Ce matin le débat économique hebdomadaire de 7h50 sur France inter portait sur les engagements du gouvernement sur le climat (1).

Le débat de chiffres, en plus d’être comme souvent centré sur l’électricité, a tourné au ridicule, avec par exemple « les éoliennes sont plus soutenables que le nucléaire ». 

On s’en fout: le problème est que 67% de l‘énergie utilisée en France est d’origine fossile (au niveau mondial c’est plus de 80%).

Pour une simple question d’échelle et de ressources, les énergies fossiles ne seront jamais remplacées, à leur niveau d’utilisation actuel, par des éoliennes, des panneaux solaires, des barrages, ou du nucléaire. (2)

C’est aussi oublier un peu vite qu’un parc éolien ou solaire doit être impérativement associé à un parc «  classique », en général des centrales à gaz, pour pallier l’intermittence, sans parler de la durée de vie de ces équipements (environ 25 ans) et de leur recyclage difficile.

Le sommet de l’incompétence a été atteint sur la question du pétrole (qui accessoirement représente 98% de l’énergie utilisée dans les transports): d’après l’un des intervenants (vers 10mn30) le pic pétrolier serait une théorie dont « on sait maintenant que ce n’est pas vrai ».

(Il parle aussi des réserves de gaz et pétrole qu’il ne faudrait pas utiliser, il oubli le charbon : double faute)

Dire que le pic pétrolier est une fausse théorie revient à dire dire que puiser de façon infinie dans un stock fini est possible, ce que seuls les prestidigitateurs et les économistes savent faire.

D’autant que l’agence internationale de l’énergie dit dans son rapport de 2018 : (3)

«  La production de pétrole brut conventionnel a atteint son maximum en 2008, à 69,5 Mb/j, et elle a depuis baissé d’environ 2,5 Mb/j. 

Dans le scénario « Nouvelles politiques », elle baisse de 3 Mb/j supplémentaires entre 2017 et 2040, et sa part dans l’offre mondiale de pétrole baisse régulièrement, passant de 72% aujourd’hui à 62% en 2040. 

Le niveau des ressources conventionnelles dont le développement a été approuvé ces dernières années est bien inférieur aux exigences de la demande du scénario Nouvelles politiques, ce qui créera un risque de tension sur le marché dans les années 2020. »

Et: 

« Le risque de resserrement de l’offre est particulièrement prégnant pour le pétrole.
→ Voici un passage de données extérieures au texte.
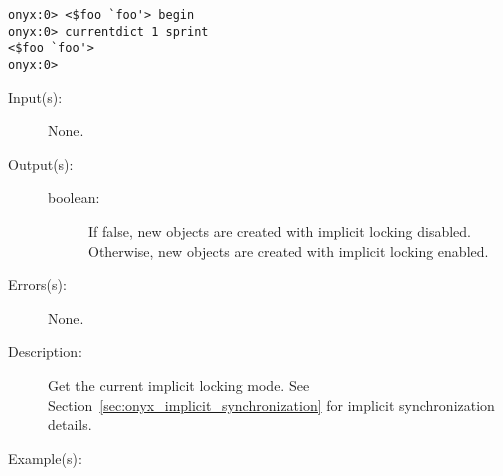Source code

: \begin{description}
\begin{description}
\begin{verbatim}
onyx:0> <$foo `foo'> begin 
onyx:0> currentdict 1 sprint
<$foo `foo'>
onyx:0>
		\end{verbatim}
	\end{description}
\label{systemdict:currentlocking}
\item[{\onyxop{--}{currentlocking}{boolean}}: ]
	\begin{description}\item[]
	\item[Input(s): ] None.
	\item[Output(s): ]
		\begin{description}\item[]
		\item[boolean: ]
			If false, new objects are created with implicit locking
			disabled.  Otherwise, new objects are created with
			implicit locking enabled.
		\end{description}
	\item[Errors(s): ] None.
	\item[Description: ]
		Get the current implicit locking mode.  See
		Section~\ref{sec:onyx_implicit_synchronization} for implicit
		synchronization details.
	\item[Example(s): ]\begin{verbatim}


\end{verbatim}
\end{description}
\end{description}
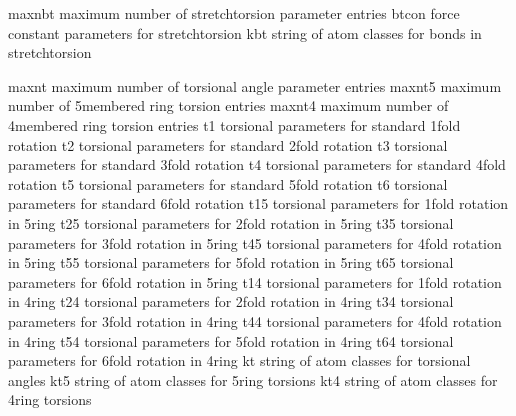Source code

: \documentclass[letterpaper,11pt,english]{sphinxmanual}
\begin{document}

\begin{sphinxVerbatim}[commandchars=\\\{\}]
maxnbt          maximum number of stretch\PYGZhy{}torsion parameter entries
btcon           force constant parameters for stretch\PYGZhy{}torsion
kbt             string of atom classes for bonds in stretch\PYGZhy{}torsion
\end{sphinxVerbatim}


\begin{sphinxVerbatim}[commandchars=\\\{\}]
maxnt           maximum number of torsional angle parameter entries
maxnt5          maximum number of 5\PYGZhy{}membered ring torsion entries
maxnt4          maximum number of 4\PYGZhy{}membered ring torsion entries
t1              torsional parameters for standard 1\PYGZhy{}fold rotation
t2              torsional parameters for standard 2\PYGZhy{}fold rotation
t3              torsional parameters for standard 3\PYGZhy{}fold rotation
t4              torsional parameters for standard 4\PYGZhy{}fold rotation
t5              torsional parameters for standard 5\PYGZhy{}fold rotation
t6              torsional parameters for standard 6\PYGZhy{}fold rotation
t15             torsional parameters for 1\PYGZhy{}fold rotation in 5\PYGZhy{}ring
t25             torsional parameters for 2\PYGZhy{}fold rotation in 5\PYGZhy{}ring
t35             torsional parameters for 3\PYGZhy{}fold rotation in 5\PYGZhy{}ring
t45             torsional parameters for 4\PYGZhy{}fold rotation in 5\PYGZhy{}ring
t55             torsional parameters for 5\PYGZhy{}fold rotation in 5\PYGZhy{}ring
t65             torsional parameters for 6\PYGZhy{}fold rotation in 5\PYGZhy{}ring
t14             torsional parameters for 1\PYGZhy{}fold rotation in 4\PYGZhy{}ring
t24             torsional parameters for 2\PYGZhy{}fold rotation in 4\PYGZhy{}ring
t34             torsional parameters for 3\PYGZhy{}fold rotation in 4\PYGZhy{}ring
t44             torsional parameters for 4\PYGZhy{}fold rotation in 4\PYGZhy{}ring
t54             torsional parameters for 5\PYGZhy{}fold rotation in 4\PYGZhy{}ring
t64             torsional parameters for 6\PYGZhy{}fold rotation in 4\PYGZhy{}ring
kt              string of atom classes for torsional angles
kt5             string of atom classes for 5\PYGZhy{}ring torsions
kt4             string of atom classes for 4\PYGZhy{}ring torsions
\end{sphinxVerbatim}
\end{document}
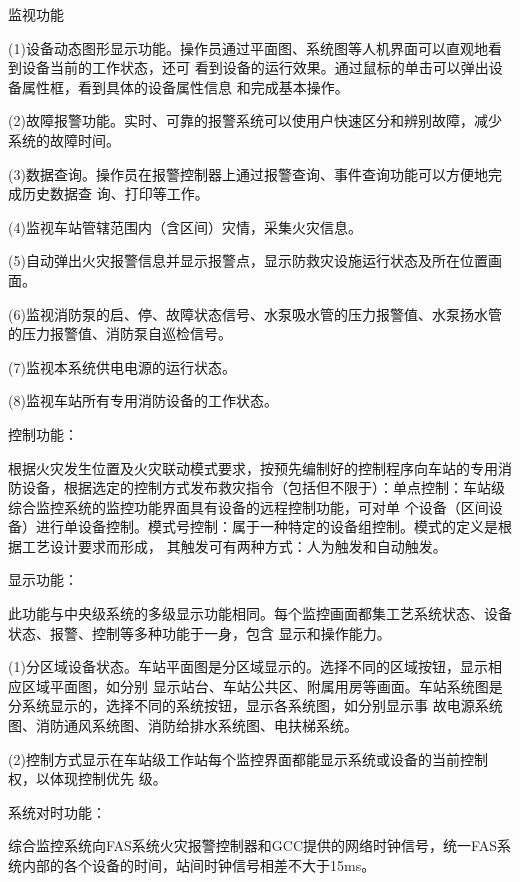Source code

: 监视功能

(1)设备动态图形显示功能。操作员通过平面图、系统图等人机界面可以直观地看到设备当前的工作状态，还可 看到设备的运行效果。通过鼠标的单击可以弹出设备属性框，看到具体的设备属性信息 和完成基本操作。\par
(2)故障报警功能。实时、可靠的报警系统可以使用户快速区分和辨别故障，减少系统的故障时间。\par
(3)数据查询。操作员在报警控制器上通过报警查询、事件查询功能可以方便地完成历史数据查 询、打印等工作。\par
(4)监视车站管辖范围内（含区间）灾情，采集火灾信息。\par
(5)自动弹出火灾报警信息并显示报警点，显示防救灾设施运行状态及所在位置画 面。\par
(6)监视消防泵的启、停、故障状态信号、水泵吸水管的压力报警值、水泵扬水管 的压力报警值、消防泵自巡检信号。\par
(7)监视本系统供电电源的运行状态。\par
(8)监视车站所有专用消防设备的工作状态。

控制功能：

根据火灾发生位置及火灾联动模式要求，按预先编制好的控制程序向车站的专用消 防设备，根据选定的控制方式发布救灾指令（包括但不限于）：单点控制：车站级综合监控系统的监控功能界面具有设备的远程控制功能，可对单 个设备（区间设备）进行单设备控制。模式号控制：属于一种特定的设备组控制。模式的定义是根据工艺设计要求而形成， 其触发可有两种方式：人为触发和自动触发。

显示功能：

此功能与中央级系统的多级显示功能相同。每个监控画面都集工艺系统状态、设备状态、报警、控制等多种功能于一身，包含 显示和操作能力。\par
(1)分区域设备状态。车站平面图是分区域显示的。选择不同的区域按钮，显示相应区域平面图，如分别 显示站台、车站公共区、附属用房等画面。车站系统图是分系统显示的，选择不同的系统按钮，显示各系统图，如分别显示事 故电源系统图、消防通风系统图、消防给排水系统图、电扶梯系统。\par
(2)控制方式显示在车站级工作站每个监控界面都能显示系统或设备的当前控制权，以体现控制优先 级。

系统对时功能：

综合监控系统向FAS系统火灾报警控制器和GCC提供的网络时钟信号，统一FAS系 统内部的各个设备的时间，站间时钟信号相差不大于15ms。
Ces trois dernières années, le nombre moyen de nouveaux projets approuvés de production de pétrole conventionnel ne représente que la moitié du volume nécessaire pour équilibrer le marché jusqu'en 2025, compte tenu des perspectives de demande du scénario « Nouvelles politiques ». Il est peu probable que le pétrole de schiste prenne le relais à lui seul. »

En bref, nous sommes mal barrés: entre les prévisions de l’AIE, les élucubrations des économistes, et l’incompréhension des enjeux par les dirigeants économiques, politiques, et souvent d’entreprises, l’avenir est plus que jamais compromis.

Pour plus d’information sur le pétrole : https://youtu.be/LeDzFEyICXI

Et pour en savoir un peu plus sur l’énergie en général et le climat, voir le cours (8 fois 2h) donné à l‘école des mines sur : https://slides.pimoid.fr/jancovici/mines_2019/


(1) Emission du 20 novembre: https://www.franceinter.fr/emissions/le-debat-economique

(2) Et encore moins par l’hydrogène comme des fantaisistes avides de subventions nous le promettent : faire de l’hydrogène nécessite de l’énergie, celle utilisable avec l’hydrogène produit sera forcément inférieure à celle utilisée pour le produire, donc autant utiliser directement l’énergie en entrée. Sans parler du stockage.